> Aim of the exercise:
Each line of the records containing "tratta" is to be copied out and returned.

> Material supplied:
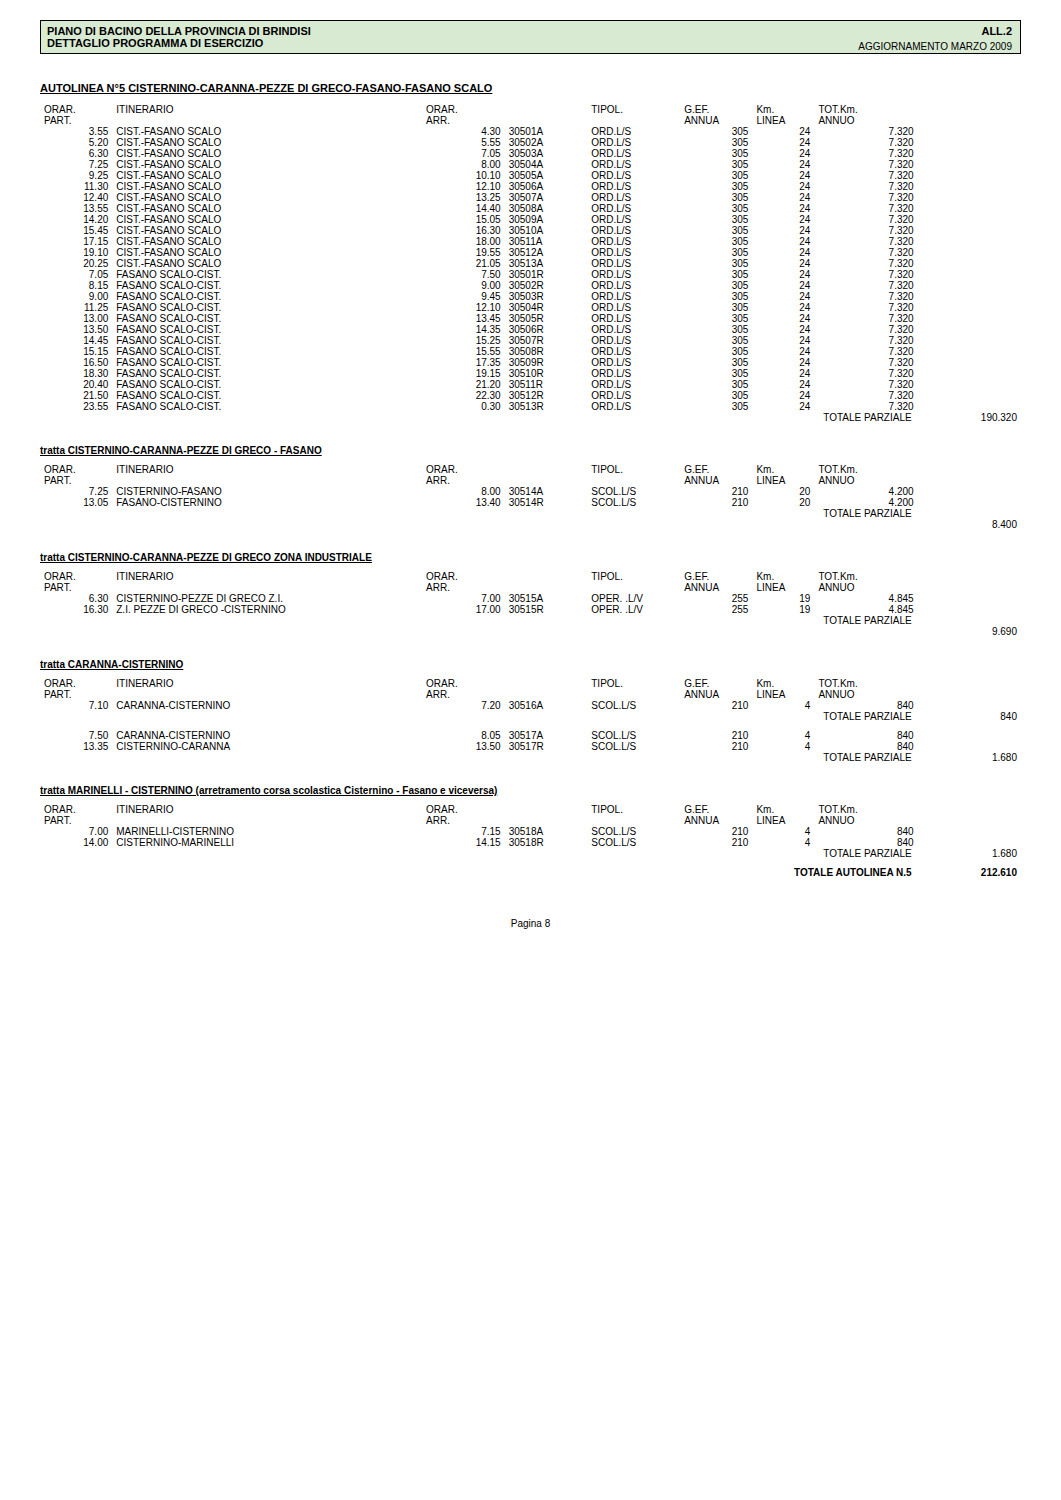PIANO DI BACINO DELLA PROVINCIA DI BRINDISI
DETTAGLIO PROGRAMMA DI ESERCIZIO
ALL.2
AGGIORNAMENTO MARZO 2009
AUTOLINEA N°5 CISTERNINO-CARANNA-PEZZE DI GRECO-FASANO-FASANO SCALO
| ORAR. | ITINERARIO | ORAR. | | TIPOL. | G.EF. | Km. | TOT.Km. | |
| --- | --- | --- | --- | --- | --- | --- | --- | --- |
| PART. | | ARR. | | | ANNUA | LINEA | ANNUO | |
| 3.55 | CIST.-FASANO SCALO | 4.30 | 30501A | ORD.L/S | 305 | 24 | 7.320 | |
| 5.20 | CIST.-FASANO SCALO | 5.55 | 30502A | ORD.L/S | 305 | 24 | 7.320 | |
| 6.30 | CIST.-FASANO SCALO | 7.05 | 30503A | ORD.L/S | 305 | 24 | 7.320 | |
| 7.25 | CIST.-FASANO SCALO | 8.00 | 30504A | ORD.L/S | 305 | 24 | 7.320 | |
| 9.25 | CIST.-FASANO SCALO | 10.10 | 30505A | ORD.L/S | 305 | 24 | 7.320 | |
| 11.30 | CIST.-FASANO SCALO | 12.10 | 30506A | ORD.L/S | 305 | 24 | 7.320 | |
| 12.40 | CIST.-FASANO SCALO | 13.25 | 30507A | ORD.L/S | 305 | 24 | 7.320 | |
| 13.55 | CIST.-FASANO SCALO | 14.40 | 30508A | ORD.L/S | 305 | 24 | 7.320 | |
| 14.20 | CIST.-FASANO SCALO | 15.05 | 30509A | ORD.L/S | 305 | 24 | 7.320 | |
| 15.45 | CIST.-FASANO SCALO | 16.30 | 30510A | ORD.L/S | 305 | 24 | 7.320 | |
| 17.15 | CIST.-FASANO SCALO | 18.00 | 30511A | ORD.L/S | 305 | 24 | 7.320 | |
| 19.10 | CIST.-FASANO SCALO | 19.55 | 30512A | ORD.L/S | 305 | 24 | 7.320 | |
| 20.25 | CIST.-FASANO SCALO | 21.05 | 30513A | ORD.L/S | 305 | 24 | 7.320 | |
| 7.05 | FASANO SCALO-CIST. | 7.50 | 30501R | ORD.L/S | 305 | 24 | 7.320 | |
| 8.15 | FASANO SCALO-CIST. | 9.00 | 30502R | ORD.L/S | 305 | 24 | 7.320 | |
| 9.00 | FASANO SCALO-CIST. | 9.45 | 30503R | ORD.L/S | 305 | 24 | 7.320 | |
| 11.25 | FASANO SCALO-CIST. | 12.10 | 30504R | ORD.L/S | 305 | 24 | 7.320 | |
| 13.00 | FASANO SCALO-CIST. | 13.45 | 30505R | ORD.L/S | 305 | 24 | 7.320 | |
| 13.50 | FASANO SCALO-CIST. | 14.35 | 30506R | ORD.L/S | 305 | 24 | 7.320 | |
| 14.45 | FASANO SCALO-CIST. | 15.25 | 30507R | ORD.L/S | 305 | 24 | 7.320 | |
| 15.15 | FASANO SCALO-CIST. | 15.55 | 30508R | ORD.L/S | 305 | 24 | 7.320 | |
| 16.50 | FASANO SCALO-CIST. | 17.35 | 30509R | ORD.L/S | 305 | 24 | 7.320 | |
| 18.30 | FASANO SCALO-CIST. | 19.15 | 30510R | ORD.L/S | 305 | 24 | 7.320 | |
| 20.40 | FASANO SCALO-CIST. | 21.20 | 30511R | ORD.L/S | 305 | 24 | 7.320 | |
| 21.50 | FASANO SCALO-CIST. | 22.30 | 30512R | ORD.L/S | 305 | 24 | 7.320 | |
| 23.55 | FASANO SCALO-CIST. | 0.30 | 30513R | ORD.L/S | 305 | 24 | 7.320 | |
| | TOTALE PARZIALE | 190.320 |
tratta CISTERNINO-CARANNA-PEZZE DI GRECO - FASANO
| ORAR. | ITINERARIO | ORAR. | | TIPOL. | G.EF. | Km. | TOT.Km. | |
| --- | --- | --- | --- | --- | --- | --- | --- | --- |
| PART. | | ARR. | | | ANNUA | LINEA | ANNUO | |
| 7.25 | CISTERNINO-FASANO | 8.00 | 30514A | SCOL.L/S | 210 | 20 | 4.200 | |
| 13.05 | FASANO-CISTERNINO | 13.40 | 30514R | SCOL.L/S | 210 | 20 | 4.200 | |
| | TOTALE PARZIALE | |
| | 8.400 |
tratta CISTERNINO-CARANNA-PEZZE DI GRECO ZONA INDUSTRIALE
| ORAR. | ITINERARIO | ORAR. | | TIPOL. | G.EF. | Km. | TOT.Km. | |
| --- | --- | --- | --- | --- | --- | --- | --- | --- |
| PART. | | ARR. | | | ANNUA | LINEA | ANNUO | |
| 6.30 | CISTERNINO-PEZZE DI GRECO Z.I. | 7.00 | 30515A | OPER. .L/V | 255 | 19 | 4.845 | |
| 16.30 | Z.I. PEZZE DI GRECO -CISTERNINO | 17.00 | 30515R | OPER. .L/V | 255 | 19 | 4.845 | |
| | TOTALE PARZIALE | |
| | 9.690 |
tratta CARANNA-CISTERNINO
| ORAR. | ITINERARIO | ORAR. | | TIPOL. | G.EF. | Km. | TOT.Km. | |
| --- | --- | --- | --- | --- | --- | --- | --- | --- |
| PART. | | ARR. | | | ANNUA | LINEA | ANNUO | |
| 7.10 | CARANNA-CISTERNINO | 7.20 | 30516A | SCOL.L/S | 210 | 4 | 840 | |
| | TOTALE PARZIALE | 840 |
| 7.50 | CARANNA-CISTERNINO | 8.05 | 30517A | SCOL.L/S | 210 | 4 | 840 | |
| 13.35 | CISTERNINO-CARANNA | 13.50 | 30517R | SCOL.L/S | 210 | 4 | 840 | |
| | TOTALE PARZIALE | 1.680 |
tratta MARINELLI - CISTERNINO (arretramento corsa scolastica Cisternino - Fasano e viceversa)
| ORAR. | ITINERARIO | ORAR. | | TIPOL. | G.EF. | Km. | TOT.Km. | |
| --- | --- | --- | --- | --- | --- | --- | --- | --- |
| PART. | | ARR. | | | ANNUA | LINEA | ANNUO | |
| 7.00 | MARINELLI-CISTERNINO | 7.15 | 30518A | SCOL.L/S | 210 | 4 | 840 | |
| 14.00 | CISTERNINO-MARINELLI | 14.15 | 30518R | SCOL.L/S | 210 | 4 | 840 | |
| | TOTALE PARZIALE | 1.680 |
| | TOTALE AUTOLINEA N.5 | 212.610 |
Pagina 8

> Problem solution:
tratta CISTERNINO-CARANNA-PEZZE DI GRECO - FASANO
tratta CISTERNINO-CARANNA-PEZZE DI GRECO ZONA INDUSTRIALE
tratta CARANNA-CISTERNINO
tratta MARINELLI - CISTERNINO (arretramento corsa scolastica Cisternino - Fasano e viceversa)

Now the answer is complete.